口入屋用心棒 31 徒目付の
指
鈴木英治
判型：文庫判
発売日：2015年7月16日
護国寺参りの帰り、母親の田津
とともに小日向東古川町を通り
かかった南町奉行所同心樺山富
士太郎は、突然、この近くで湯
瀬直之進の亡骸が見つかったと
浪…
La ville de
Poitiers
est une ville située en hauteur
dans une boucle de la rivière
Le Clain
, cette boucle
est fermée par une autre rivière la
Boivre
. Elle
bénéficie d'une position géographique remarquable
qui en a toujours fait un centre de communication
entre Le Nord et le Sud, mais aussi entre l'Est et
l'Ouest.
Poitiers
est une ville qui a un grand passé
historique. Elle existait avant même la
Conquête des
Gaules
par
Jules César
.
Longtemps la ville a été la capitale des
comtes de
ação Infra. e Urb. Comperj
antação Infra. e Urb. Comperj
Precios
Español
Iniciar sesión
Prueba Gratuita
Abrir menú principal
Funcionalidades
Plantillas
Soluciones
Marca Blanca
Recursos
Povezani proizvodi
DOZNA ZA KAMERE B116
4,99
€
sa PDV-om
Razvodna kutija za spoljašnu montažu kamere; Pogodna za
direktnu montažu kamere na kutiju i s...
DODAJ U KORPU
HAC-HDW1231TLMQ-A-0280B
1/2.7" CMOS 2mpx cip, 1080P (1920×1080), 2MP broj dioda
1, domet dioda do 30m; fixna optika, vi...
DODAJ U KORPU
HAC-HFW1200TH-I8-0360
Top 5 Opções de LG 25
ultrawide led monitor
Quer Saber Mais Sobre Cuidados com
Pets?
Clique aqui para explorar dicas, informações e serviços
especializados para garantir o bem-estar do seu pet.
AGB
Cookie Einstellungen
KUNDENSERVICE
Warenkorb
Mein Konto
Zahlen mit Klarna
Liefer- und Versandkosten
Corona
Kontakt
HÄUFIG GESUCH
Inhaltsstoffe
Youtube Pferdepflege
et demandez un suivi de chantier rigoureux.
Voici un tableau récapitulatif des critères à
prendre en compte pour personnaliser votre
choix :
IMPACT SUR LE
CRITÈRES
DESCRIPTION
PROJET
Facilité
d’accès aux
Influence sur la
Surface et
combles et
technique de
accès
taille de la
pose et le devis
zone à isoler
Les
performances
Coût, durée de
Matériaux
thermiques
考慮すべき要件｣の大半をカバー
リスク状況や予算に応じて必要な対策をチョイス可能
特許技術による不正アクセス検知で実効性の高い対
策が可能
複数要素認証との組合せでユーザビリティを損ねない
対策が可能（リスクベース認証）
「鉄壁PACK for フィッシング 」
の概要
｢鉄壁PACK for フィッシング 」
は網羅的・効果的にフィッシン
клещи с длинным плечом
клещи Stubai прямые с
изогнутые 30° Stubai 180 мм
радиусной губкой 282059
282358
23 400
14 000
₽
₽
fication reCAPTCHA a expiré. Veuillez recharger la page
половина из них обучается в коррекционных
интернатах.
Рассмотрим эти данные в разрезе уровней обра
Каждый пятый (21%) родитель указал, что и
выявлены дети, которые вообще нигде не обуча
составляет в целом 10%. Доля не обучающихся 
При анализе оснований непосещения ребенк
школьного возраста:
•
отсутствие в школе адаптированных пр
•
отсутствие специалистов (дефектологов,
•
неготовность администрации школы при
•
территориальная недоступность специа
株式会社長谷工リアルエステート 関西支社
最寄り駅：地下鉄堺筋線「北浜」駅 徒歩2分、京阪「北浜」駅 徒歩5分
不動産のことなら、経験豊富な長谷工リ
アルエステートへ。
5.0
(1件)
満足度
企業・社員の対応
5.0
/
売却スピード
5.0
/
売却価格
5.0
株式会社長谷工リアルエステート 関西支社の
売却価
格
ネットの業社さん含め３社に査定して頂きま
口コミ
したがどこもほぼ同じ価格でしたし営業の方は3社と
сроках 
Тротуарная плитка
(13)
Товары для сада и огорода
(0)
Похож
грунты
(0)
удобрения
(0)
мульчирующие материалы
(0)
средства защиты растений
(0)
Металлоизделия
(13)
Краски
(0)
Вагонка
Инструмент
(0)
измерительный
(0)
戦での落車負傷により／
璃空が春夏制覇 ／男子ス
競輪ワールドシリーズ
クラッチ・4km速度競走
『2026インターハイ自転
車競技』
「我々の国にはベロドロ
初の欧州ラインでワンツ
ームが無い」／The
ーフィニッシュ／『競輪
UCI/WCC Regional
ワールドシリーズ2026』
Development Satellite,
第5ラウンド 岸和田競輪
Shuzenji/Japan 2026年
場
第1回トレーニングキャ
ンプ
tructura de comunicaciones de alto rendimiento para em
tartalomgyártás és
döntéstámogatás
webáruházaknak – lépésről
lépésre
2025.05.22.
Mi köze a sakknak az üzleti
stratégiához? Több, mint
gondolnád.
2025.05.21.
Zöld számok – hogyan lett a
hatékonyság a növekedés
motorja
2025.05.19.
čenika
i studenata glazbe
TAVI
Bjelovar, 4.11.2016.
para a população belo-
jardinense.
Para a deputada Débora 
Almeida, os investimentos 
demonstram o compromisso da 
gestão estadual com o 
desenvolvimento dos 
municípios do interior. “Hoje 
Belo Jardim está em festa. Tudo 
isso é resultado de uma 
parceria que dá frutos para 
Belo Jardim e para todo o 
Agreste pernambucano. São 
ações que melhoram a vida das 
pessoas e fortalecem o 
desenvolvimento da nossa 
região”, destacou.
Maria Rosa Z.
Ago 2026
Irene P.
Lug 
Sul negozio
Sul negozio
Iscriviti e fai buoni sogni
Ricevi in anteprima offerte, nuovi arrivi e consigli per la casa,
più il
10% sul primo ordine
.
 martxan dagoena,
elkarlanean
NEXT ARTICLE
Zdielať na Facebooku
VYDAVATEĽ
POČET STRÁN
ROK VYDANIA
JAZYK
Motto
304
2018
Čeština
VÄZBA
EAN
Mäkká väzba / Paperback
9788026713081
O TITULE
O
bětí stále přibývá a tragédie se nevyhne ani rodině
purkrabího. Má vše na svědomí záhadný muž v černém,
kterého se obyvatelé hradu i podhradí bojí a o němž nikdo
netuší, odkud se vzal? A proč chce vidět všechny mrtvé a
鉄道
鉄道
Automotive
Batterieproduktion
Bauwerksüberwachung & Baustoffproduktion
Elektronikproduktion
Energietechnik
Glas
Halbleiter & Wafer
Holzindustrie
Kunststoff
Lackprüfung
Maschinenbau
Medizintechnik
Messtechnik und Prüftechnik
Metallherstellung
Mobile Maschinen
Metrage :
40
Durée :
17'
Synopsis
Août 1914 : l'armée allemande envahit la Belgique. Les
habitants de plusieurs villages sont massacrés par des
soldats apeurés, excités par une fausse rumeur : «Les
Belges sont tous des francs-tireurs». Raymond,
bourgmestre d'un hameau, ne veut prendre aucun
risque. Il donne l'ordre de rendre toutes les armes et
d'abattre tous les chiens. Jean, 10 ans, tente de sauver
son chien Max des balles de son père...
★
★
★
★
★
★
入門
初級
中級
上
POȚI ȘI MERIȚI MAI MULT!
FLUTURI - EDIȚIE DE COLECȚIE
○ ○ ○ ○ ○
Task prompt
Having read the material, set all of it down again without a single difference.

Reply to the task
口入屋用心棒 31 徒目付の
指
鈴木英治
判型：文庫判
発売日：2015年7月16日
護国寺参りの帰り、母親の田津
とともに小日向東古川町を通り
かかった南町奉行所同心樺山富
士太郎は、突然、この近くで湯
瀬直之進の亡骸が見つかったと
浪…
La ville de
Poitiers
est une ville située en hauteur
dans une boucle de la rivière
Le Clain
, cette boucle
est fermée par une autre rivière la
Boivre
. Elle
bénéficie d'une position géographique remarquable
qui en a toujours fait un centre de communication
entre Le Nord et le Sud, mais aussi entre l'Est et
l'Ouest.
Poitiers
est une ville qui a un grand passé
historique. Elle existait avant même la
Conquête des
Gaules
par
Jules César
.
Longtemps la ville a été la capitale des
comtes de
ação Infra. e Urb. Comperj
antação Infra. e Urb. Comperj
Precios
Español
Iniciar sesión
Prueba Gratuita
Abrir menú principal
Funcionalidades
Plantillas
Soluciones
Marca Blanca
Recursos
Povezani proizvodi
DOZNA ZA KAMERE B116
4,99
€
sa PDV-om
Razvodna kutija za spoljašnu montažu kamere; Pogodna za
direktnu montažu kamere na kutiju i s...
DODAJ U KORPU
HAC-HDW1231TLMQ-A-0280B
1/2.7" CMOS 2mpx cip, 1080P (1920×1080), 2MP broj dioda
1, domet dioda do 30m; fixna optika, vi...
DODAJ U KORPU
HAC-HFW1200TH-I8-0360
Top 5 Opções de LG 25
ultrawide led monitor
Quer Saber Mais Sobre Cuidados com
Pets?
Clique aqui para explorar dicas, informações e serviços
especializados para garantir o bem-estar do seu pet.
AGB
Cookie Einstellungen
KUNDENSERVICE
Warenkorb
Mein Konto
Zahlen mit Klarna
Liefer- und Versandkosten
Corona
Kontakt
HÄUFIG GESUCH
Inhaltsstoffe
Youtube Pferdepflege
et demandez un suivi de chantier rigoureux.
Voici un tableau récapitulatif des critères à
prendre en compte pour personnaliser votre
choix :
IMPACT SUR LE
CRITÈRES
DESCRIPTION
PROJET
Facilité
d’accès aux
Influence sur la
Surface et
combles et
technique de
accès
taille de la
pose et le devis
zone à isoler
Les
performances
Coût, durée de
Matériaux
thermiques
考慮すべき要件｣の大半をカバー
リスク状況や予算に応じて必要な対策をチョイス可能
特許技術による不正アクセス検知で実効性の高い対
策が可能
複数要素認証との組合せでユーザビリティを損ねない
対策が可能（リスクベース認証）
「鉄壁PACK for フィッシング 」
の概要
｢鉄壁PACK for フィッシング 」
は網羅的・効果的にフィッシン
клещи с длинным плечом
клещи Stubai прямые с
изогнутые 30° Stubai 180 мм
радиусной губкой 282059
282358
23 400
14 000
₽
₽
fication reCAPTCHA a expiré. Veuillez recharger la page
половина из них обучается в коррекционных
интернатах.
Рассмотрим эти данные в разрезе уровней обра
Каждый пятый (21%) родитель указал, что и
выявлены дети, которые вообще нигде не обуча
составляет в целом 10%. Доля не обучающихся 
При анализе оснований непосещения ребенк
школьного возраста:
•
отсутствие в школе адаптированных пр
•
отсутствие специалистов (дефектологов,
•
неготовность администрации школы при
•
территориальная недоступность специа
株式会社長谷工リアルエステート 関西支社
最寄り駅：地下鉄堺筋線「北浜」駅 徒歩2分、京阪「北浜」駅 徒歩5分
不動産のことなら、経験豊富な長谷工リ
アルエステートへ。
5.0
(1件)
満足度
企業・社員の対応
5.0
/
売却スピード
5.0
/
売却価格
5.0
株式会社長谷工リアルエステート 関西支社の
売却価
格
ネットの業社さん含め３社に査定して頂きま
口コミ
したがどこもほぼ同じ価格でしたし営業の方は3社と
сроках 
Тротуарная плитка
(13)
Товары для сада и огорода
(0)
Похож
грунты
(0)
удобрения
(0)
мульчирующие материалы
(0)
средства защиты растений
(0)
Металлоизделия
(13)
Краски
(0)
Вагонка
Инструмент
(0)
измерительный
(0)
戦での落車負傷により／
璃空が春夏制覇 ／男子ス
競輪ワールドシリーズ
クラッチ・4km速度競走
『2026インターハイ自転
車競技』
「我々の国にはベロドロ
初の欧州ラインでワンツ
ームが無い」／The
ーフィニッシュ／『競輪
UCI/WCC Regional
ワールドシリーズ2026』
Development Satellite,
第5ラウンド 岸和田競輪
Shuzenji/Japan 2026年
場
第1回トレーニングキャ
ンプ
tructura de comunicaciones de alto rendimiento para em
tartalomgyártás és
döntéstámogatás
webáruházaknak – lépésről
lépésre
2025.05.22.
Mi köze a sakknak az üzleti
stratégiához? Több, mint
gondolnád.
2025.05.21.
Zöld számok – hogyan lett a
hatékonyság a növekedés
motorja
2025.05.19.
čenika
i studenata glazbe
TAVI
Bjelovar, 4.11.2016.
para a população belo-
jardinense.
Para a deputada Débora 
Almeida, os investimentos 
demonstram o compromisso da 
gestão estadual com o 
desenvolvimento dos 
municípios do interior. “Hoje 
Belo Jardim está em festa. Tudo 
isso é resultado de uma 
parceria que dá frutos para 
Belo Jardim e para todo o 
Agreste pernambucano. São 
ações que melhoram a vida das 
pessoas e fortalecem o 
desenvolvimento da nossa 
região”, destacou.
Maria Rosa Z.
Ago 2026
Irene P.
Lug 
Sul negozio
Sul negozio
Iscriviti e fai buoni sogni
Ricevi in anteprima offerte, nuovi arrivi e consigli per la casa,
più il
10% sul primo ordine
.
 martxan dagoena,
elkarlanean
NEXT ARTICLE
Zdielať na Facebooku
VYDAVATEĽ
POČET STRÁN
ROK VYDANIA
JAZYK
Motto
304
2018
Čeština
VÄZBA
EAN
Mäkká väzba / Paperback
9788026713081
O TITULE
O
bětí stále přibývá a tragédie se nevyhne ani rodině
purkrabího. Má vše na svědomí záhadný muž v černém,
kterého se obyvatelé hradu i podhradí bojí a o němž nikdo
netuší, odkud se vzal? A proč chce vidět všechny mrtvé a
鉄道
鉄道
Automotive
Batterieproduktion
Bauwerksüberwachung & Baustoffproduktion
Elektronikproduktion
Energietechnik
Glas
Halbleiter & Wafer
Holzindustrie
Kunststoff
Lackprüfung
Maschinenbau
Medizintechnik
Messtechnik und Prüftechnik
Metallherstellung
Mobile Maschinen
Metrage :
40
Durée :
17'
Synopsis
Août 1914 : l'armée allemande envahit la Belgique. Les
habitants de plusieurs villages sont massacrés par des
soldats apeurés, excités par une fausse rumeur : «Les
Belges sont tous des francs-tireurs». Raymond,
bourgmestre d'un hameau, ne veut prendre aucun
risque. Il donne l'ordre de rendre toutes les armes et
d'abattre tous les chiens. Jean, 10 ans, tente de sauver
son chien Max des balles de son père...
★
★
★
★
★
★
入門
初級
中級
上
POȚI ȘI MERIȚI MAI MULT!
FLUTURI - EDIȚIE DE COLECȚIE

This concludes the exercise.